I am mentioning those books because I am currently reading a biography about a person I knew a little bit about, and I recently read an excerpt from a new biography I plan on reading about someone else I knew a little about. Dr. Benjamin Rush is the subject of the new biography I will read. I knew Rush first as the doctor who gave some medical advice and training to Lewis and Clark before their epic trek exploring the Louisiana Purchase territory, as one of the early staff at Pennsylvania Hospital, as an abolitionist, and as one of the signers of the Declaration of Independence. What the excerpt also revealed was that Rush, often called “America’s Hippocrates,” was one of the first medical people in the country to recognize alcoholism as a contributor to many physical and mental illnesses and diseases he was seeing in many of his patients. He spent time analyzing the condition and trying come up with ways to teat it. He was also the first to try what we now call “talk and listening therapy” in dealing with people who had severe mental problems, as opposed to locking them up and charging people money to watch the “lunatics” in cages. Clearly, he was ahead of his time in some very important ways, and I look forward to reading the book and learning even more about him.

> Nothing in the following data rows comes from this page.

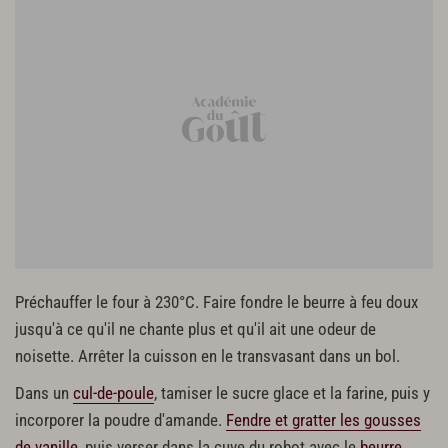
Préchauffer le four à 230°C. Faire fondre le beurre à feu doux
jusqu'à ce qu'il ne chante plus et qu'il ait une odeur de
noisette. Arrêter la cuisson en le transvasant dans un bol.
Dans un
cul-de-poule
, tamiser le sucre glace et la farine, puis y
incorporer la poudre d'amande.
Fendre et gratter les gousses
de vanille
, puis verser dans la cuve du robot avec le
beurre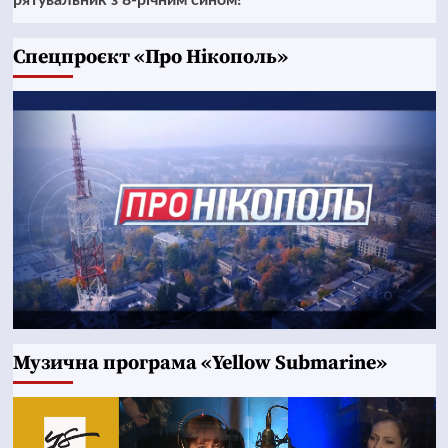
рятувальник з 8-річним сином!
Cпецпроєкт «Про Нікополь»
Музична програма «Yellow Submarine»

LIThe book I am reading now is The Road to Dawn a thoroughly researched and well-written look at Josiah Henson, the man who I knew as the inspiration for Harriet Beecher Stowe’s Uncle Tom’s Cabin, and a runaway slave who made it to Canada. I had read some excerpts from his published autobiography years ago, which was one of the many slave narratives published in the mid 1800’s as the battle to end slavery raged across the country. This book goes into much more detail about his life both during and after slavery, including his complicated and contradictory relationships with two of his owners, the surprisingly intense and nasty conflicts between Methodists and Baptists over which group should play the leading role in the abolitionist movement in general and in Josiah’s 500 person settlement in Ontario for runaway slaves very specifically, questions about how involved should white people be in a movement to help Black people build active lives for themselves, and much, much more.

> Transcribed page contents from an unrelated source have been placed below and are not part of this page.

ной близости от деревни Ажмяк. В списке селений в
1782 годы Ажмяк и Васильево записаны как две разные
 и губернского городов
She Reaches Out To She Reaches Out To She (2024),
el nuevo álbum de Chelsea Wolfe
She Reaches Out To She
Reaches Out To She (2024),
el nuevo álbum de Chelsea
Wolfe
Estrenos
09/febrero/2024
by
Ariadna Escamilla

I am in awe at how Josiah, who spent 40 years in slavery, spent just as much time establishing a town, teaching runaways the basics of finance and building a business, traveling the world to get help for his town and business, and attempting to start an industrial arts school for blacks years before Booker T. Washington’s Tuskegee Institute. It is almost too amazing to be true, and I cannot put the book down. It already has me making a list of things, people, events and issues I want to look at in greater detail. There is also a documentary about Josiah, and I will look at that once I finish the book. What a great find for me! I am excited and moved and amazed-all the things a great book can do for a person-yet again.
So I will continue to explore the lives of people, some famous and some not and gain insight into them and into the world at the time in which these folks lived. New learnings, new insights, new discoveries; they keep coming, and I love it.